If you’re behind the curve on absorbing the offshore drilling lingo of the season, follow along.
After more than a month of failed attempts to keep millions of gallons of oil from gushing into the Gulf of Mexico from the Deepwater Horizon drilling rig explosion, we’ve reached a day of high drama. If today’s attempt does not work, this hole may spew deep into the summer, surpassing the Exxon Valdez spill amount – if it hasn’t already.
The “top kill” method gets a shot today because nothing else has worked. The seal-off valves would not close. That steel containment contraption got clogged up. The tube plunged into the leak a mile beneath the surface is working, but that giant straw is not sucking nearly enough out of the oily Gulf and onto waiting ships.
So we watch a monstrous ooze eat animals and the livelihood of plenty of humans. Today’s plan from much-maligned BP is to pump super-dense muddy semi-fluids through tubes into the pipes to stop the flow.
If this works, we will start counting the cost of one of our worst ecological disasters. If not, the next plan is a Monty Python routine of shredded tires and golf balls poured on the source of the rupture in a fit of low-tech desperation.
Back on land, we see not so much a blame game as a blame avoidance game. In both the oil industry and government, the characters have donned “Not Me” uniforms like the little gremlin in the Family Circus cartoon, all calculated to avoid the dreaded stigma of ultimate fault.
Political finger-pointing will make the quest for proper accountability as murky as the coastal tides. A White House with distaste for both big business and domestic energy exploration is rubbing its hands at the good fortune of an event tailor-made to plant seeds of fear about offshore drilling. Critics of President Barack Obama are counting the days of unabated rupture and wondering when the administration might actually be held accountable for nonchalance.
There has been a smattering of criticism, even from some liberal TV pundits. But can you imagine the avalanche of derision that would have rained down on a Bush White House or some other Republican administration during such a crisis? An oil company, allowed to fiddle while the oil spews as a still Katrina-weary state braces for another disaster? We would have seen articles of impeachment by now.
There was much attention paid to the day when Obama actually seemed to grow angry at the failure to resolve the spill. It’s funny to see what gets an indignant rise out of this administration. Annoyance is not inappropriate here, but I’m waiting for some podium-pounding due to things like porous borders and insane spending. I guess I’ll have to wait for that, until at least 2013.

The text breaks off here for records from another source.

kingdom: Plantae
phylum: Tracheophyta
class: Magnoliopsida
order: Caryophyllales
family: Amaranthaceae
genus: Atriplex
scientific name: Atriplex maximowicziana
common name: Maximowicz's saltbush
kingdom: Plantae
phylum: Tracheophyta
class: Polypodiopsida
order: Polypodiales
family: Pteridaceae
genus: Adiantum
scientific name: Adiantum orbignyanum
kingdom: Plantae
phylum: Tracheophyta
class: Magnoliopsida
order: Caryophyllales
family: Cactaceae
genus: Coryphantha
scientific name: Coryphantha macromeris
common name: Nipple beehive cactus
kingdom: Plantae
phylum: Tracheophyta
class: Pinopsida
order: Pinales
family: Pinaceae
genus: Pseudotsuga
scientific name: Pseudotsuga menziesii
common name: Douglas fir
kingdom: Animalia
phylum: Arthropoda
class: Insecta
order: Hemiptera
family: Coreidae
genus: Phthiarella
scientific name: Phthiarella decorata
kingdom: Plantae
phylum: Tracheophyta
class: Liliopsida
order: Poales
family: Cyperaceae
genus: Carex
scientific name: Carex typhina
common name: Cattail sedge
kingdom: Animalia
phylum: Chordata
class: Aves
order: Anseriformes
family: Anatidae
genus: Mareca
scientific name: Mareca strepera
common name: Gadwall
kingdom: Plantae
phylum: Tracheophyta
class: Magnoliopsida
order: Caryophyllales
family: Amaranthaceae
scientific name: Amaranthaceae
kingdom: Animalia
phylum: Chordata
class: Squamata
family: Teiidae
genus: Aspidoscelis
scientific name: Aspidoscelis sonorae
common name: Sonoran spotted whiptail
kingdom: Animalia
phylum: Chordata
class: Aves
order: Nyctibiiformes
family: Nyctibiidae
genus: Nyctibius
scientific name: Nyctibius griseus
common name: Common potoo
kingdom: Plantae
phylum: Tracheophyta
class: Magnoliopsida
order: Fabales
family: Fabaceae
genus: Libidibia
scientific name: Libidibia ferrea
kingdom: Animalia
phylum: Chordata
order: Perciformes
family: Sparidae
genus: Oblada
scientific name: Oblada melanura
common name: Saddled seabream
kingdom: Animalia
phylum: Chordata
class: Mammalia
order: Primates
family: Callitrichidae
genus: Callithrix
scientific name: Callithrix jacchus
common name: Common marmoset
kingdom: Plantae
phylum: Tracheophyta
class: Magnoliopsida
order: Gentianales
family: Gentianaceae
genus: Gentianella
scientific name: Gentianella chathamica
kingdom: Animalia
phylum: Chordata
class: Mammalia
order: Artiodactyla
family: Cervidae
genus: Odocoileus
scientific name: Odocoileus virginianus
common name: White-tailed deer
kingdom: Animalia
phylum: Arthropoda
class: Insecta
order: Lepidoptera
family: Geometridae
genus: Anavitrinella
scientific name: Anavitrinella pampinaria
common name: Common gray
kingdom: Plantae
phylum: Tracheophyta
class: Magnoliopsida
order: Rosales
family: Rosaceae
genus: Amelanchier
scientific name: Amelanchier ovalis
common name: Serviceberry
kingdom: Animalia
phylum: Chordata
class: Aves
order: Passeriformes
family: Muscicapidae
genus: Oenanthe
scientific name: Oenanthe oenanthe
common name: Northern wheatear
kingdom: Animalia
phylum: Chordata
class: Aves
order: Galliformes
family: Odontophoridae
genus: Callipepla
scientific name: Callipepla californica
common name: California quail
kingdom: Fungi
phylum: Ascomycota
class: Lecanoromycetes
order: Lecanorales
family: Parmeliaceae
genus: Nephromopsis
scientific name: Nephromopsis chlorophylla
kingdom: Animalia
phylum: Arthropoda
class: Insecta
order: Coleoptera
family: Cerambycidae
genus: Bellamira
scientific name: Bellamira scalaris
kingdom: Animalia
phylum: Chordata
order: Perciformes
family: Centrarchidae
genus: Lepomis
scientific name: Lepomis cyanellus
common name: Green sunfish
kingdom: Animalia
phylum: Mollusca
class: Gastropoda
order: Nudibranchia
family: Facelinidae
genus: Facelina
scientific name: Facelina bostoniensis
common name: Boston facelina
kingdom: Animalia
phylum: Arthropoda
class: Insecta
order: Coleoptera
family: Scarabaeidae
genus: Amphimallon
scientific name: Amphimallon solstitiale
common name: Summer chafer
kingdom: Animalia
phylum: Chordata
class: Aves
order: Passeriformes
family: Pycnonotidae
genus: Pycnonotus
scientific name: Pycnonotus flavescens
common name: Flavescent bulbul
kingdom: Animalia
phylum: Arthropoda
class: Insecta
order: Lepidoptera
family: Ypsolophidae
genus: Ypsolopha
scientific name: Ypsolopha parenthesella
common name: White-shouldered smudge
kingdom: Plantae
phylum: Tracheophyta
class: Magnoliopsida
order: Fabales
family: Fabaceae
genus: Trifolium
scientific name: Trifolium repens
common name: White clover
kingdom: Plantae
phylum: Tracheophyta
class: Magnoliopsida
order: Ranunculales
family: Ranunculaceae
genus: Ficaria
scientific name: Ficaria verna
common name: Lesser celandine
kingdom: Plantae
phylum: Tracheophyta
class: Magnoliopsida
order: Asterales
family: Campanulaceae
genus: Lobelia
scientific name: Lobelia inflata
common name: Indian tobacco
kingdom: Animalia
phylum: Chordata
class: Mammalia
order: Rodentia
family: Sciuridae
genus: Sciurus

But meanwhile, amid cries of government sloth, I haven’t heard any specifics about what exact things government ought to do as this crisis worsens. It seems like it should be supervising the people who supposedly know what they’re doing.
But who are they? Once we get this underwater Bellagio fountain of crude strangled off, it will be time for lessons on how to prevent recurrences, if possible, and certainly how to respond better if there is a next time.
Some people wonder whether the Obama administration is intentionally sluggish in response so it can have a worse crisis to hold up as an example of the evils of drilling. I’ll stop short of that conclusion for now, but the coming weeks may contain a different kind of rupture – the gush of evidence that drilling companies, the federal government or both could have handled this whole thing much better.